Apropos Schule: Dort sang man früher "Alle Vögel sind schon da". In Berlin müsste es aber heissen "Alle Lobbyisten sind schon da", und man darf davon ausgehen, dass sie an den ihnen bestens bekannten "Schaltstellen der Macht" all' ihren Einfluss geltend machen, um für ihre jeweilige Gruppe die besten Bedingungen "herauszuschlagen". So dürfte die Entscheidung, Autohäuser unabhängig von ihrer Grösse wieder öffnen zu lassen, schon etwas mit der Automobil-Lobby zu tun haben.

Auch aktuelle Vorschläge zeigen, dass die Lobbyisten in der Krise nicht still sind: So fordert der Handelsverband Deutschland u.a. eine generelle Ladenöffnungserlaubnis für Sonntage "ohne Auflagen und Beschränkungen". Dass erweiterte Ladenöffnungszeiten zu mehr Konsum führen würden, wird uns zwar schon seit den 1990er Jahren vorgebetet, hat sich aber noch nie bewahrheitet.
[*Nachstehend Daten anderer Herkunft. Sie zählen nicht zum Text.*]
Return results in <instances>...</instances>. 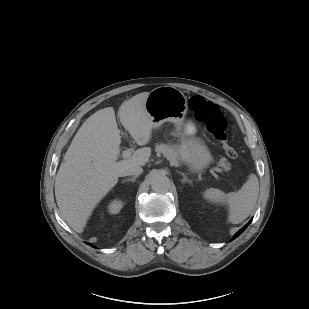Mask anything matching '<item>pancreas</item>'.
Here are the masks:
<instances>
[{"label": "pancreas", "instance_id": "cf45deb5", "mask_svg": "<svg viewBox=\"0 0 309 309\" xmlns=\"http://www.w3.org/2000/svg\"><path fill=\"white\" fill-rule=\"evenodd\" d=\"M155 151L157 153H162L172 165H177L183 161V158L180 156V150H178L176 146L161 143L156 145ZM219 165L228 169L229 163L226 162V158H222Z\"/></svg>", "mask_w": 309, "mask_h": 309}]
</instances>
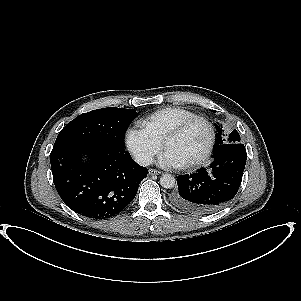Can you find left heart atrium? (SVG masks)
<instances>
[{
	"label": "left heart atrium",
	"instance_id": "obj_1",
	"mask_svg": "<svg viewBox=\"0 0 301 301\" xmlns=\"http://www.w3.org/2000/svg\"><path fill=\"white\" fill-rule=\"evenodd\" d=\"M159 164L163 167L180 169L186 166V162L170 150H166L159 158Z\"/></svg>",
	"mask_w": 301,
	"mask_h": 301
}]
</instances>
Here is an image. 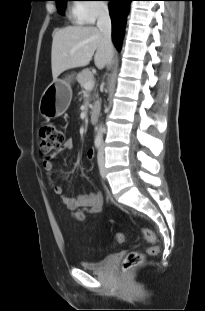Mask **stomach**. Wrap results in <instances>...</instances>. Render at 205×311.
Wrapping results in <instances>:
<instances>
[{
	"mask_svg": "<svg viewBox=\"0 0 205 311\" xmlns=\"http://www.w3.org/2000/svg\"><path fill=\"white\" fill-rule=\"evenodd\" d=\"M71 80L72 77L55 80L48 85L39 102V112L43 117L56 118L67 110L72 98Z\"/></svg>",
	"mask_w": 205,
	"mask_h": 311,
	"instance_id": "stomach-1",
	"label": "stomach"
}]
</instances>
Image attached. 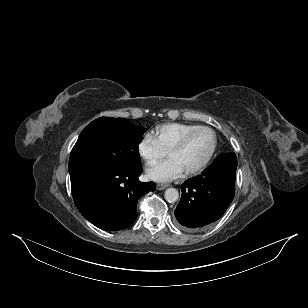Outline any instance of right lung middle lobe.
I'll list each match as a JSON object with an SVG mask.
<instances>
[{"label":"right lung middle lobe","instance_id":"dd1d6c3e","mask_svg":"<svg viewBox=\"0 0 308 308\" xmlns=\"http://www.w3.org/2000/svg\"><path fill=\"white\" fill-rule=\"evenodd\" d=\"M144 131L126 119L101 117L92 121L71 151L69 172L85 168L134 170L142 167L138 145Z\"/></svg>","mask_w":308,"mask_h":308}]
</instances>
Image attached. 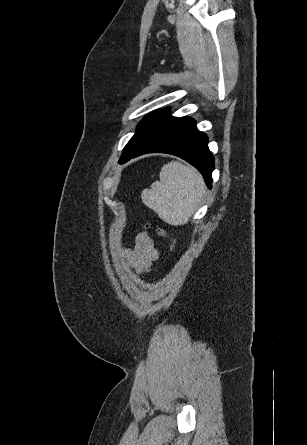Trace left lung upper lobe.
I'll return each mask as SVG.
<instances>
[{"label":"left lung upper lobe","mask_w":307,"mask_h":445,"mask_svg":"<svg viewBox=\"0 0 307 445\" xmlns=\"http://www.w3.org/2000/svg\"><path fill=\"white\" fill-rule=\"evenodd\" d=\"M175 120L176 118L170 116L167 109L158 110L145 116L139 123L136 133L125 146L119 163L123 164L147 139Z\"/></svg>","instance_id":"1"}]
</instances>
Natürlich kaufen die Leute nicht mehr ein, wenn an einem weiteren Tag die Läden "auf" haben, sie kaufen höchstens woanders ein - also bei denen, die sich aufgrund grösserer Personaldecke das leisten können (also den "Grossen"), und bei den selbstausbeutenden Kleinstbetrieben, etwa den in Berlin so beliebten "Spätis".
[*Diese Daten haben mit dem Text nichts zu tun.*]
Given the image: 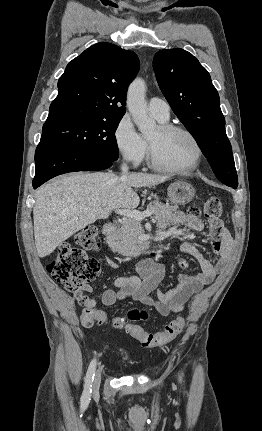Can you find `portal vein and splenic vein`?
<instances>
[{
	"label": "portal vein and splenic vein",
	"instance_id": "18ae733b",
	"mask_svg": "<svg viewBox=\"0 0 262 431\" xmlns=\"http://www.w3.org/2000/svg\"><path fill=\"white\" fill-rule=\"evenodd\" d=\"M87 210H89V208H84V211ZM115 212L121 216H124L125 221H127V218L142 221L145 217H150L152 215L150 211L139 212L137 210L131 209H118Z\"/></svg>",
	"mask_w": 262,
	"mask_h": 431
}]
</instances>
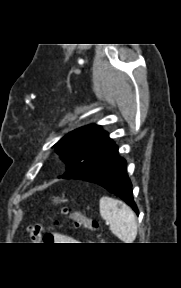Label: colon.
<instances>
[{
    "label": "colon",
    "mask_w": 181,
    "mask_h": 288,
    "mask_svg": "<svg viewBox=\"0 0 181 288\" xmlns=\"http://www.w3.org/2000/svg\"><path fill=\"white\" fill-rule=\"evenodd\" d=\"M62 215L69 218L75 225V227H84L93 232L100 230L98 221L90 219L85 216L81 211H71L67 208H63ZM29 237L31 242H51L52 234L49 233L43 225L36 224L28 227Z\"/></svg>",
    "instance_id": "colon-1"
}]
</instances>
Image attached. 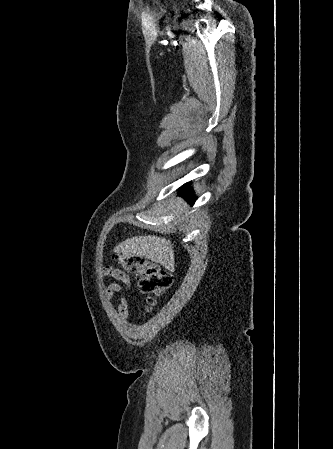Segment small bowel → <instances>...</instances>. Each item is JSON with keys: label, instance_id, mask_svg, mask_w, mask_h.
<instances>
[{"label": "small bowel", "instance_id": "obj_1", "mask_svg": "<svg viewBox=\"0 0 333 449\" xmlns=\"http://www.w3.org/2000/svg\"><path fill=\"white\" fill-rule=\"evenodd\" d=\"M106 277H112L122 283V285L118 283L108 285L105 290V296L108 301H111L116 294H120L117 313L122 320H125L128 317V303L124 296V292L130 287V277L123 270L113 266H106L104 268L102 279H105Z\"/></svg>", "mask_w": 333, "mask_h": 449}]
</instances>
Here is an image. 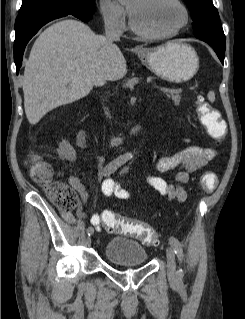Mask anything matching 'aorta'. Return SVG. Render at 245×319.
Masks as SVG:
<instances>
[{"mask_svg": "<svg viewBox=\"0 0 245 319\" xmlns=\"http://www.w3.org/2000/svg\"><path fill=\"white\" fill-rule=\"evenodd\" d=\"M119 1H123V0H119ZM133 156L132 155H130V158H132Z\"/></svg>", "mask_w": 245, "mask_h": 319, "instance_id": "aorta-1", "label": "aorta"}]
</instances>
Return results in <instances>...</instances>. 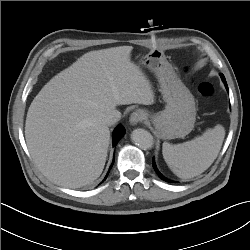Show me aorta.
<instances>
[{"label": "aorta", "instance_id": "aorta-1", "mask_svg": "<svg viewBox=\"0 0 250 250\" xmlns=\"http://www.w3.org/2000/svg\"><path fill=\"white\" fill-rule=\"evenodd\" d=\"M131 140L142 149H150L154 144L151 133L142 128L132 131Z\"/></svg>", "mask_w": 250, "mask_h": 250}]
</instances>
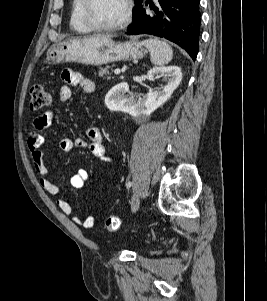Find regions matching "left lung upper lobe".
Masks as SVG:
<instances>
[{
    "label": "left lung upper lobe",
    "instance_id": "1",
    "mask_svg": "<svg viewBox=\"0 0 267 301\" xmlns=\"http://www.w3.org/2000/svg\"><path fill=\"white\" fill-rule=\"evenodd\" d=\"M134 2H135V7L133 9V17L137 14L139 9L141 8L143 0H134Z\"/></svg>",
    "mask_w": 267,
    "mask_h": 301
}]
</instances>
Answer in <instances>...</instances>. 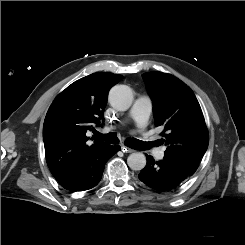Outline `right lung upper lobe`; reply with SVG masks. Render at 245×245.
Instances as JSON below:
<instances>
[{
	"instance_id": "cb5924a9",
	"label": "right lung upper lobe",
	"mask_w": 245,
	"mask_h": 245,
	"mask_svg": "<svg viewBox=\"0 0 245 245\" xmlns=\"http://www.w3.org/2000/svg\"><path fill=\"white\" fill-rule=\"evenodd\" d=\"M121 78L109 72L94 73L75 81L55 98L43 125L46 161L54 177L108 145L95 140L89 146L86 134L101 126L108 91Z\"/></svg>"
}]
</instances>
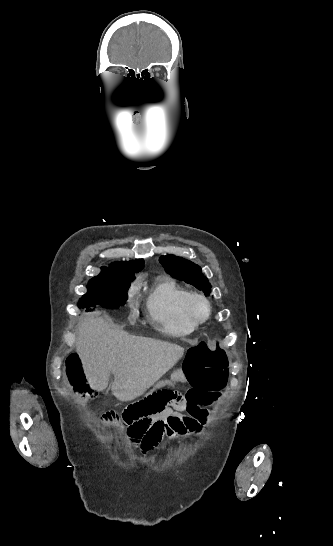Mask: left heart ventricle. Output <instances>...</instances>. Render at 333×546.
Segmentation results:
<instances>
[{
    "mask_svg": "<svg viewBox=\"0 0 333 546\" xmlns=\"http://www.w3.org/2000/svg\"><path fill=\"white\" fill-rule=\"evenodd\" d=\"M198 312H199L200 314H203V313H204L203 307H199V308H198Z\"/></svg>",
    "mask_w": 333,
    "mask_h": 546,
    "instance_id": "b2bd125f",
    "label": "left heart ventricle"
}]
</instances>
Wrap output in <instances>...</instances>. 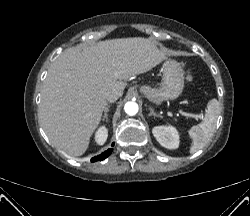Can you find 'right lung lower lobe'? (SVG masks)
<instances>
[{
    "mask_svg": "<svg viewBox=\"0 0 250 216\" xmlns=\"http://www.w3.org/2000/svg\"><path fill=\"white\" fill-rule=\"evenodd\" d=\"M112 150H113L112 148L108 149L107 151L103 152L102 154L92 158L91 161H102V160H104L105 158H107L111 154Z\"/></svg>",
    "mask_w": 250,
    "mask_h": 216,
    "instance_id": "right-lung-lower-lobe-1",
    "label": "right lung lower lobe"
}]
</instances>
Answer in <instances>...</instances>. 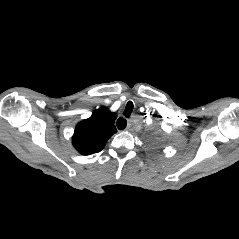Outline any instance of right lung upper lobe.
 Returning <instances> with one entry per match:
<instances>
[{
	"instance_id": "cb5924a9",
	"label": "right lung upper lobe",
	"mask_w": 239,
	"mask_h": 239,
	"mask_svg": "<svg viewBox=\"0 0 239 239\" xmlns=\"http://www.w3.org/2000/svg\"><path fill=\"white\" fill-rule=\"evenodd\" d=\"M117 115L102 107L95 110L91 117L78 123L73 145L82 155L101 151L108 139L117 132L114 125Z\"/></svg>"
}]
</instances>
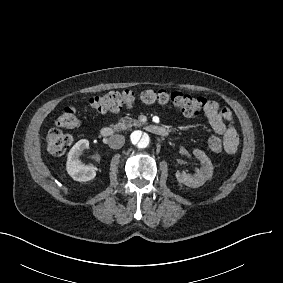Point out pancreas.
I'll return each instance as SVG.
<instances>
[{
	"label": "pancreas",
	"instance_id": "cf45deb5",
	"mask_svg": "<svg viewBox=\"0 0 283 283\" xmlns=\"http://www.w3.org/2000/svg\"><path fill=\"white\" fill-rule=\"evenodd\" d=\"M139 125L138 121L133 118H120L118 122H115L111 126L115 128L117 131L119 130H126L132 126Z\"/></svg>",
	"mask_w": 283,
	"mask_h": 283
}]
</instances>
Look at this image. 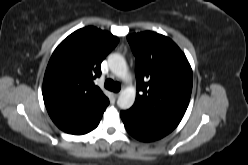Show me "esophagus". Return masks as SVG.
I'll use <instances>...</instances> for the list:
<instances>
[{
  "mask_svg": "<svg viewBox=\"0 0 248 165\" xmlns=\"http://www.w3.org/2000/svg\"><path fill=\"white\" fill-rule=\"evenodd\" d=\"M121 92H117L114 94L115 98H118Z\"/></svg>",
  "mask_w": 248,
  "mask_h": 165,
  "instance_id": "obj_1",
  "label": "esophagus"
}]
</instances>
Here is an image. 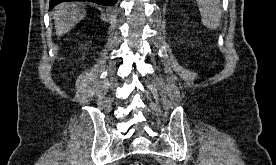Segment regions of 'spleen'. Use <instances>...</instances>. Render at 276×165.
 Returning <instances> with one entry per match:
<instances>
[{"instance_id":"obj_1","label":"spleen","mask_w":276,"mask_h":165,"mask_svg":"<svg viewBox=\"0 0 276 165\" xmlns=\"http://www.w3.org/2000/svg\"><path fill=\"white\" fill-rule=\"evenodd\" d=\"M201 21L208 29H216L221 21L222 10L220 0H196Z\"/></svg>"}]
</instances>
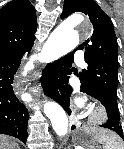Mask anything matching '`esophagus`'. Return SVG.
Returning <instances> with one entry per match:
<instances>
[{"instance_id": "34e87169", "label": "esophagus", "mask_w": 124, "mask_h": 149, "mask_svg": "<svg viewBox=\"0 0 124 149\" xmlns=\"http://www.w3.org/2000/svg\"><path fill=\"white\" fill-rule=\"evenodd\" d=\"M69 119H70L71 124L74 125L76 128L80 127L81 123L80 121L75 119L74 112L71 107H70Z\"/></svg>"}]
</instances>
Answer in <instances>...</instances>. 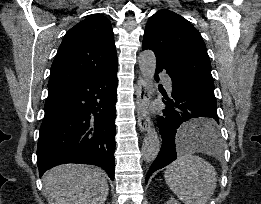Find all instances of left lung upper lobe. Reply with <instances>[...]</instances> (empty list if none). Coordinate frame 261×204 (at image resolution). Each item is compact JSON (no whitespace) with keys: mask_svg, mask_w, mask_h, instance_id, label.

Wenn sich der Verband wirklich Gedanken um die wirtschaftliche Zukunft aller seiner Mitglieder machen würde, wäre die Forderung nach "Kurzarbeitergeld 100%" ganz oben auf der Liste, damit die allgemeine Kaufkraft nicht sinkt. Sehr gute Vorschläge zur wirtschaftlichen Bewältigung der Krise gibt es auch auf MAKROSKOP, etwa diesen Text von Friederike Spiecker: "Die monetäre Brücke über den Corona-Abgrund".
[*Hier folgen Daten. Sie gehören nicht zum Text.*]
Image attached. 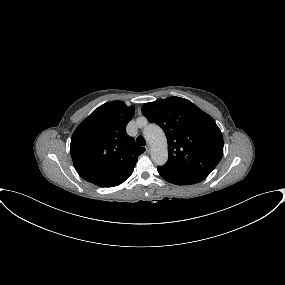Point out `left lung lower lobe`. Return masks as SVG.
I'll list each match as a JSON object with an SVG mask.
<instances>
[{"instance_id":"0a47b994","label":"left lung lower lobe","mask_w":285,"mask_h":285,"mask_svg":"<svg viewBox=\"0 0 285 285\" xmlns=\"http://www.w3.org/2000/svg\"><path fill=\"white\" fill-rule=\"evenodd\" d=\"M158 172L165 181L176 185H191L201 182L205 179L203 177L195 175L169 173L161 170L160 168H158Z\"/></svg>"}]
</instances>
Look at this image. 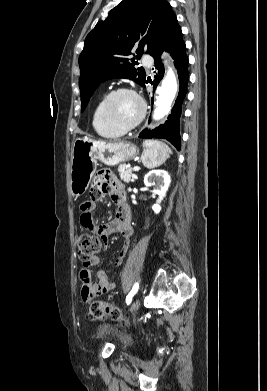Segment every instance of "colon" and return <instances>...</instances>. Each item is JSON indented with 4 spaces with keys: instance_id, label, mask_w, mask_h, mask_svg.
I'll return each mask as SVG.
<instances>
[{
    "instance_id": "1",
    "label": "colon",
    "mask_w": 267,
    "mask_h": 391,
    "mask_svg": "<svg viewBox=\"0 0 267 391\" xmlns=\"http://www.w3.org/2000/svg\"><path fill=\"white\" fill-rule=\"evenodd\" d=\"M78 257L84 266L88 265L93 257L102 248V238L89 233H81L76 238ZM110 317L113 320L123 319V312L120 308L104 301L91 303L87 318L91 321H100Z\"/></svg>"
}]
</instances>
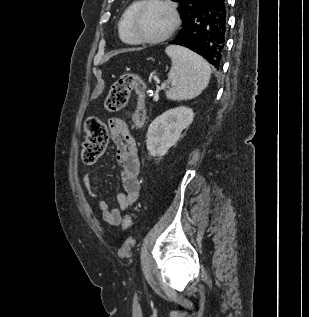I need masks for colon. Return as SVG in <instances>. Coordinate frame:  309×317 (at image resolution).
<instances>
[{
  "mask_svg": "<svg viewBox=\"0 0 309 317\" xmlns=\"http://www.w3.org/2000/svg\"><path fill=\"white\" fill-rule=\"evenodd\" d=\"M146 85L135 73H124L113 83L105 100V107L108 111H119L124 108L132 92L138 95V105L134 113V122L138 127L144 125ZM108 141V131L103 121L90 117L85 125V140L82 148V160L85 164L95 163L104 153ZM124 228L130 229L132 218L126 215Z\"/></svg>",
  "mask_w": 309,
  "mask_h": 317,
  "instance_id": "colon-1",
  "label": "colon"
}]
</instances>
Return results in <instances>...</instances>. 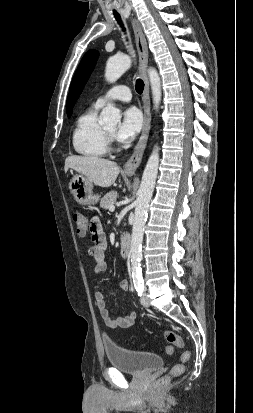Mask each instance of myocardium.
I'll return each instance as SVG.
<instances>
[{"mask_svg":"<svg viewBox=\"0 0 253 413\" xmlns=\"http://www.w3.org/2000/svg\"><path fill=\"white\" fill-rule=\"evenodd\" d=\"M104 133L107 139V144L110 146L113 143L114 140V134L107 129L104 128Z\"/></svg>","mask_w":253,"mask_h":413,"instance_id":"myocardium-1","label":"myocardium"}]
</instances>
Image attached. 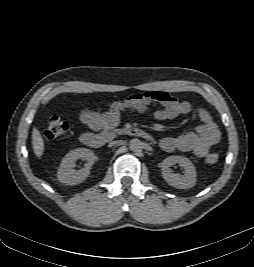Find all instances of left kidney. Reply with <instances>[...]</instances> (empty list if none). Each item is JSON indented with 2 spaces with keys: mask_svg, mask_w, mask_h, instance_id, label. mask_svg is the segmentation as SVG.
Returning a JSON list of instances; mask_svg holds the SVG:
<instances>
[{
  "mask_svg": "<svg viewBox=\"0 0 254 267\" xmlns=\"http://www.w3.org/2000/svg\"><path fill=\"white\" fill-rule=\"evenodd\" d=\"M179 164L184 169V175L174 174L171 170V166ZM162 177L165 181L178 189H189L196 184V169L186 157L183 156H169L165 158L161 163Z\"/></svg>",
  "mask_w": 254,
  "mask_h": 267,
  "instance_id": "1",
  "label": "left kidney"
}]
</instances>
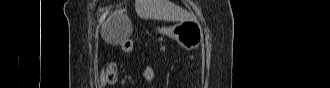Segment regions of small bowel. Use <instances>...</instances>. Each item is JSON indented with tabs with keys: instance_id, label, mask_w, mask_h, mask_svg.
<instances>
[{
	"instance_id": "small-bowel-1",
	"label": "small bowel",
	"mask_w": 330,
	"mask_h": 88,
	"mask_svg": "<svg viewBox=\"0 0 330 88\" xmlns=\"http://www.w3.org/2000/svg\"><path fill=\"white\" fill-rule=\"evenodd\" d=\"M122 50L124 52H130L131 51V50H129V51L128 50H125L123 48H122ZM153 77H154V69L151 66H149V65L145 66L144 72H143V79H144V81L146 83L150 84L151 81H152V79H153Z\"/></svg>"
}]
</instances>
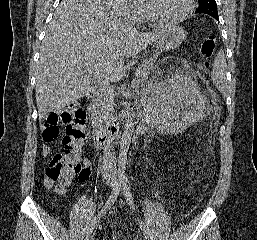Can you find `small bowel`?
Wrapping results in <instances>:
<instances>
[{"mask_svg":"<svg viewBox=\"0 0 257 240\" xmlns=\"http://www.w3.org/2000/svg\"><path fill=\"white\" fill-rule=\"evenodd\" d=\"M44 140H45L46 144L44 145V147L42 149V152H43L44 155H48L50 153V150H51L49 143H51L52 141L47 140L46 138H44ZM83 166L86 169V175L79 178L80 182L86 181L88 179L89 175H90V168L91 167H90L89 161H87V160L83 161Z\"/></svg>","mask_w":257,"mask_h":240,"instance_id":"1","label":"small bowel"}]
</instances>
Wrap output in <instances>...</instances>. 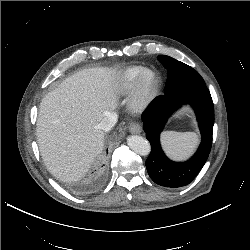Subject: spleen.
<instances>
[{
  "label": "spleen",
  "instance_id": "1",
  "mask_svg": "<svg viewBox=\"0 0 250 250\" xmlns=\"http://www.w3.org/2000/svg\"><path fill=\"white\" fill-rule=\"evenodd\" d=\"M198 141L199 138L195 132L166 131L162 134V143L166 152L176 159L191 154Z\"/></svg>",
  "mask_w": 250,
  "mask_h": 250
}]
</instances>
Das hochtourige Lobbywesen birgt auch die Gefahr, dass sich in der Übergangsphase Behörden und Polizeien, aber auch Unternehmer und Bürger in einem immer unübersichtlicheren Sonderregelungs-Gestrüpp wiederfinden, weil jede Lobbygruppe ihr Privatsüppchen kochen will und an der richtigen Stelle unterbringt. An dieser Stelle, dem Widerstandsvermögen gegen kurzsichtige Lobbygruppen, wird sich das Format der aktuellen Politiker herausstellen. Ob da die Mitglieder des Merkel'schen Kabinetts beispielsweise an das Niveau der Brandt'schen oder Schmidt'schen Kabinette heranreichen?



(April 2020)




*1 Die allgemeine Begeisterung für Tracking-Apps kann ich nicht nachvollziehen, da doch der Missbrauch der auf diese Weise massenhaft erhobenen Daten eine allzu bekannte Gefahr ist.

*2 So gleich war es natürlich auch nicht, etwa für die plötzlich als "systemrelevant" erkannten Berufe, aber auch das wurde mehrheitlich akzeptiert.

*3 Solche Kurzschuljahre gab es auch in meiner Grundschulzeit wegen der damals umgesetzten Änderung des Schuljahresbeginns.